Enkele van de belangrijkste ideeën van de Oostenrijkse school en hun verschillen met andere economische scholen worden hieronder besproken:

Methodologie
De Oostenrijkse school gebruikt logica van a priori denken - iets dat een persoon op zichzelf kan denken zonder afhankelijk te zijn van de buitenwereld - om economische wetten van universele toepassing te achterhalen, terwijl andere reguliere economische scholen, zoals de neoklassieke school, de nieuwe Keynesianen en anderen, gebruik maken van gegevens en wiskundig modellen om hun punt objectief te bewijzen. In dit opzicht kan de Oostenrijkse school meer specifiek worden gecontrasteerd met de Duitse historische school die universele toepassing van economische stellingen verwerpt.

  • Wat bepaalt de prijs?

    De Oostenrijkse school is van mening dat de prijzen worden bepaald door subjectieve factoren, zoals de voorkeur van een persoon om een ​​bepaald goed te kopen of niet om een ​​bepaald goed te kopen, terwijl de klassieke school voor economie vaststelt dat objectieve productiekosten de prijs bepalen en dat de neoklassieke school van mening is dat prijzen worden bepaald door het evenwicht tussen vraag en aanbod. De Oostenrijkse school verwerpt zowel de klassieke als neo-klassieke opvattingen door te zeggen dat de productiekosten ook worden bepaald door subjectieve factoren die gebaseerd zijn op de waarde van alternatief gebruik van schaarse hulpbronnen, en het evenwicht tussen vraag en aanbod wordt ook bepaald door subjectieve individuele voorkeuren.

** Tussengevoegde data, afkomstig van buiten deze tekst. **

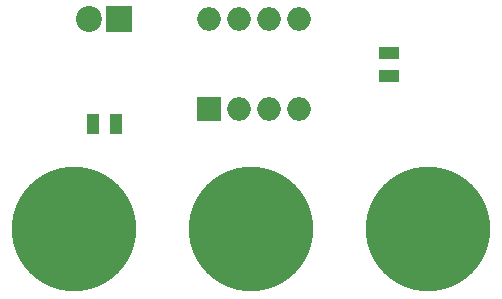
<source format=gbr>
G04 #@! TF.FileFunction,Soldermask,Top*
%FSLAX46Y46*%
G04 Gerber Fmt 4.6, Leading zero omitted, Abs format (unit mm)*
G04 Created by KiCad (PCBNEW 4.0.5) date Friday, March 24, 2017 'PMt' 10:18:35 PM*
%MOMM*%
%LPD*%
G01*
G04 APERTURE LIST*
%ADD10C,0.100000*%
%ADD11R,2.200000X2.200000*%
%ADD12C,2.200000*%
%ADD13R,2.000000X2.000000*%
%ADD14O,2.000000X2.000000*%
%ADD15C,10.560000*%
%ADD16R,1.700000X1.100000*%
%ADD17R,1.100000X1.700000*%
G04 APERTURE END LIST*
D10*
D11*
X146050000Y-71120000D03*
D12*
X143510000Y-71120000D03*
D13*
X153670000Y-78740000D03*
D14*
X161290000Y-71120000D03*
X156210000Y-78740000D03*
X158750000Y-71120000D03*
X158750000Y-78740000D03*
X156210000Y-71120000D03*
X161290000Y-78740000D03*
X153670000Y-71120000D03*
D15*
X142240000Y-88900000D03*
X172210000Y-88900000D03*
X157230000Y-88900000D03*
D16*
X168910000Y-73980000D03*
X168910000Y-75880000D03*
D17*
X143830000Y-80010000D03*
X145730000Y-80010000D03*
M02*

</source>
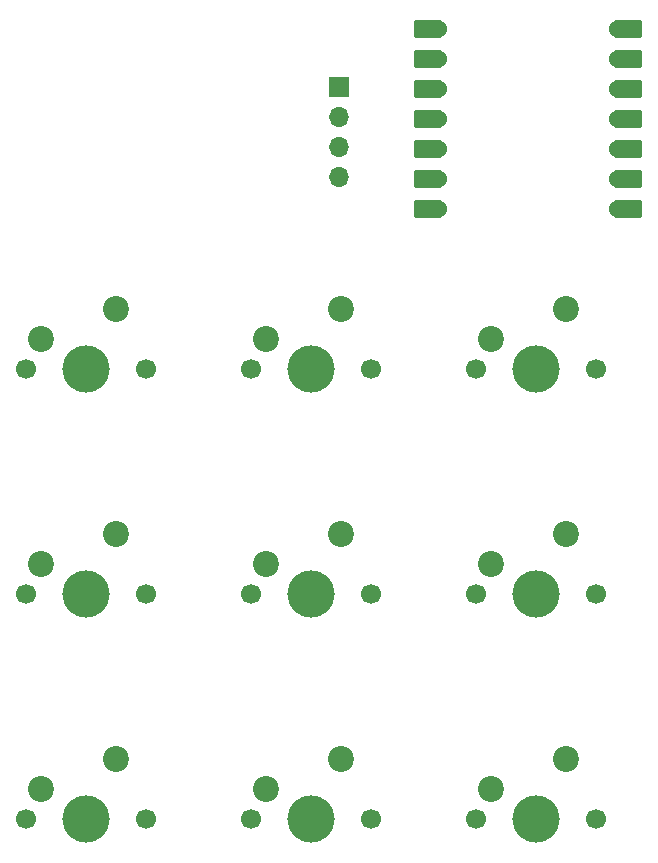
<source format=gbr>
%TF.GenerationSoftware,KiCad,Pcbnew,9.0.2*%
%TF.CreationDate,2025-06-15T22:04:45+08:00*%
%TF.ProjectId,osuPad,6f737550-6164-42e6-9b69-6361645f7063,rev?*%
%TF.SameCoordinates,Original*%
%TF.FileFunction,Soldermask,Top*%
%TF.FilePolarity,Negative*%
%FSLAX46Y46*%
G04 Gerber Fmt 4.6, Leading zero omitted, Abs format (unit mm)*
G04 Created by KiCad (PCBNEW 9.0.2) date 2025-06-15 22:04:45*
%MOMM*%
%LPD*%
G01*
G04 APERTURE LIST*
G04 Aperture macros list*
%AMRoundRect*
0 Rectangle with rounded corners*
0 $1 Rounding radius*
0 $2 $3 $4 $5 $6 $7 $8 $9 X,Y pos of 4 corners*
0 Add a 4 corners polygon primitive as box body*
4,1,4,$2,$3,$4,$5,$6,$7,$8,$9,$2,$3,0*
0 Add four circle primitives for the rounded corners*
1,1,$1+$1,$2,$3*
1,1,$1+$1,$4,$5*
1,1,$1+$1,$6,$7*
1,1,$1+$1,$8,$9*
0 Add four rect primitives between the rounded corners*
20,1,$1+$1,$2,$3,$4,$5,0*
20,1,$1+$1,$4,$5,$6,$7,0*
20,1,$1+$1,$6,$7,$8,$9,0*
20,1,$1+$1,$8,$9,$2,$3,0*%
G04 Aperture macros list end*
%ADD10C,1.700000*%
%ADD11C,4.000000*%
%ADD12C,2.200000*%
%ADD13R,1.700000X1.700000*%
%ADD14O,1.700000X1.700000*%
%ADD15RoundRect,0.152400X1.063600X0.609600X-1.063600X0.609600X-1.063600X-0.609600X1.063600X-0.609600X0*%
%ADD16C,1.524000*%
%ADD17RoundRect,0.152400X-1.063600X-0.609600X1.063600X-0.609600X1.063600X0.609600X-1.063600X0.609600X0*%
G04 APERTURE END LIST*
D10*
%TO.C,SW4*%
X109620000Y-110750000D03*
D11*
X114700000Y-110750000D03*
D10*
X119780000Y-110750000D03*
D12*
X117240000Y-105670000D03*
X110890000Y-108210000D03*
%TD*%
D10*
%TO.C,SW5*%
X128670000Y-110750000D03*
D11*
X133750000Y-110750000D03*
D10*
X138830000Y-110750000D03*
D12*
X136290000Y-105670000D03*
X129940000Y-108210000D03*
%TD*%
D10*
%TO.C,SW6*%
X147720000Y-110750000D03*
D11*
X152800000Y-110750000D03*
D10*
X157880000Y-110750000D03*
D12*
X155340000Y-105670000D03*
X148990000Y-108210000D03*
%TD*%
D13*
%TO.C,Brd1*%
X136131250Y-67848750D03*
D14*
X136131250Y-70388750D03*
X136131250Y-72928750D03*
X136131250Y-75468750D03*
%TD*%
D10*
%TO.C,SW9*%
X147720000Y-91700000D03*
D11*
X152800000Y-91700000D03*
D10*
X157880000Y-91700000D03*
D12*
X155340000Y-86620000D03*
X148990000Y-89160000D03*
%TD*%
D10*
%TO.C,SW1*%
X109620000Y-129800000D03*
D11*
X114700000Y-129800000D03*
D10*
X119780000Y-129800000D03*
D12*
X117240000Y-124720000D03*
X110890000Y-127260000D03*
%TD*%
D10*
%TO.C,SW8*%
X128670000Y-91700000D03*
D11*
X133750000Y-91700000D03*
D10*
X138830000Y-91700000D03*
D12*
X136290000Y-86620000D03*
X129940000Y-89160000D03*
%TD*%
D10*
%TO.C,SW7*%
X109620000Y-91700000D03*
D11*
X114700000Y-91700000D03*
D10*
X119780000Y-91700000D03*
D12*
X117240000Y-86620000D03*
X110890000Y-89160000D03*
%TD*%
D10*
%TO.C,SW3*%
X147720000Y-129800000D03*
D11*
X152800000Y-129800000D03*
D10*
X157880000Y-129800000D03*
D12*
X155340000Y-124720000D03*
X148990000Y-127260000D03*
%TD*%
D15*
%TO.C,U1*%
X143721250Y-62928750D03*
D16*
X144556250Y-62928750D03*
D15*
X143721250Y-65468750D03*
D16*
X144556250Y-65468750D03*
D15*
X143721250Y-68008750D03*
D16*
X144556250Y-68008750D03*
D15*
X143721250Y-70548750D03*
D16*
X144556250Y-70548750D03*
D15*
X143721250Y-73088750D03*
D16*
X144556250Y-73088750D03*
D15*
X143721250Y-75628750D03*
D16*
X144556250Y-75628750D03*
D15*
X143721250Y-78168750D03*
D16*
X144556250Y-78168750D03*
X159796250Y-78168750D03*
D17*
X160631250Y-78168750D03*
D16*
X159796250Y-75628750D03*
D17*
X160631250Y-75628750D03*
D16*
X159796250Y-73088750D03*
D17*
X160631250Y-73088750D03*
D16*
X159796250Y-70548750D03*
D17*
X160631250Y-70548750D03*
D16*
X159796250Y-68008750D03*
D17*
X160631250Y-68008750D03*
D16*
X159796250Y-65468750D03*
D17*
X160631250Y-65468750D03*
D16*
X159796250Y-62928750D03*
D17*
X160631250Y-62928750D03*
%TD*%
D10*
%TO.C,SW2*%
X128670000Y-129800000D03*
D11*
X133750000Y-129800000D03*
D10*
X138830000Y-129800000D03*
D12*
X136290000Y-124720000D03*
X129940000Y-127260000D03*
%TD*%
M02*

</source>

  • Wat bepaalt de rentetarieven?

    De Oostenrijkse school verwerpt de klassieke kijk op kapitaal, die zegt dat de rentetarieven worden bepaald door vraag en aanbod van kapitaal. De Oostenrijkse school is van mening dat de rentetarieven worden bepaald door een subjectieve beslissing van personen om nu of in de toekomst geld uit te geven. Met andere woorden, de rentetarieven worden bepaald door de tijdvoorkeur van kredietnemers en kredietverstrekkers.

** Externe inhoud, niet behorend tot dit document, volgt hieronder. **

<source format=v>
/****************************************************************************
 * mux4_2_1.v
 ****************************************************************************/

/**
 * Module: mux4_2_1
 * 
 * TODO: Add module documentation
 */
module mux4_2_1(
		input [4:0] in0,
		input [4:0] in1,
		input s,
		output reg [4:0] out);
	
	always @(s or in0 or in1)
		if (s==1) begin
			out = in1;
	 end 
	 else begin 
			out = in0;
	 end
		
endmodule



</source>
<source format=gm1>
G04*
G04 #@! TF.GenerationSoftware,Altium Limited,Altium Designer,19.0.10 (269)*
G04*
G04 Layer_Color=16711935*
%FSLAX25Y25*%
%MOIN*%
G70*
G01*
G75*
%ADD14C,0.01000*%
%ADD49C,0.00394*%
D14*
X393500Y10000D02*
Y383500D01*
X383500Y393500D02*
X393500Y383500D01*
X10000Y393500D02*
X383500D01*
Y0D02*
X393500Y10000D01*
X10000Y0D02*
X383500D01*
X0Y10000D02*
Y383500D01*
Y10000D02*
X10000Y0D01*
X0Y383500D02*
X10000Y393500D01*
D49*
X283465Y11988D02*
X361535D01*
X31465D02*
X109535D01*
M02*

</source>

  • Waarom beïnvloedt inflatie verschillende mensen anders?

    De Oostenrijkse school is van mening dat elke toename van de geldhoeveelheid die niet wordt ondersteund door een toename van de productie van goederen en diensten leidt tot een stijging van de prijzen, maar dat de prijzen van alle goederen niet gelijktijdig stijgen. De prijzen van sommige goederen kunnen sneller stijgen dan andere, wat leidt tot grotere verschillen in de relatieve prijzen van goederen. Peter, de loodgieter, kan bijvoorbeeld ontdekken dat hij dezelfde dollars verdient voor zijn werk, maar hij moet meer betalen aan Paul de bakker, wanneer hij hetzelfde brood koopt. De veranderingen in relatieve prijzen zouden Paul rijk maken ten koste van Peter. Maar waarom gebeurt het zo? Als de prijzen van alle goederen en diensten gelijktijdig zouden stijgen, dan zou het er nauwelijks toe hebben bijgedragen. Maar de prijzen van die goederen waarmee het geld in het systeem wordt geïnjecteerd, passen zich aan andere prijzen aan; stel dat de overheid geld injecteert door maïs te kopen, dan zullen de graanprijzen stijgen voordat andere goederen een spoor van prijsvervorming achterlaten.

  • Wat veroorzaakt bedrijfscycli?

    De Oostenrijkse school is van mening dat conjunctuurcycli worden veroorzaakt door vervorming van de rente als gevolg van de poging van de regering om geld te beheersen. Misallocatie van kapitaal vindt plaats als de rentetarieven kunstmatig laag of hoog worden gehouden door tussenkomst van de overheid. Uiteindelijk gaat de economie door een recessie om de natuurlijke vooruitgang te herstellen.

  • Hoe creëren we markten?

    De Oostenrijkse school beschouwt het marktmechanisme als een proces en niet als een resultaat van design. Mensen creëren markten door hun intentie om hun leven te verbeteren, niet door een bewuste keuze. Dus, als je een stel amateurs op een verlaten eiland achterlaat, zullen hun interacties vroeg of laat leiden tot het creëren van een marktmechanisme.

  • The Bottom Line

    De economische theorie van de Oostenrijkse school is gebaseerd op verbale logica die een verlichting biedt voor de technische mumbo jumbo van de reguliere economie. Er zijn aanzienlijke verschillen met andere scholen, maar door unieke inzichten te bieden in enkele van de meest complexe economische vraagstukken, heeft de Oostenrijkse school een vaste plaats verworven in de complexe wereld van de economische theorie.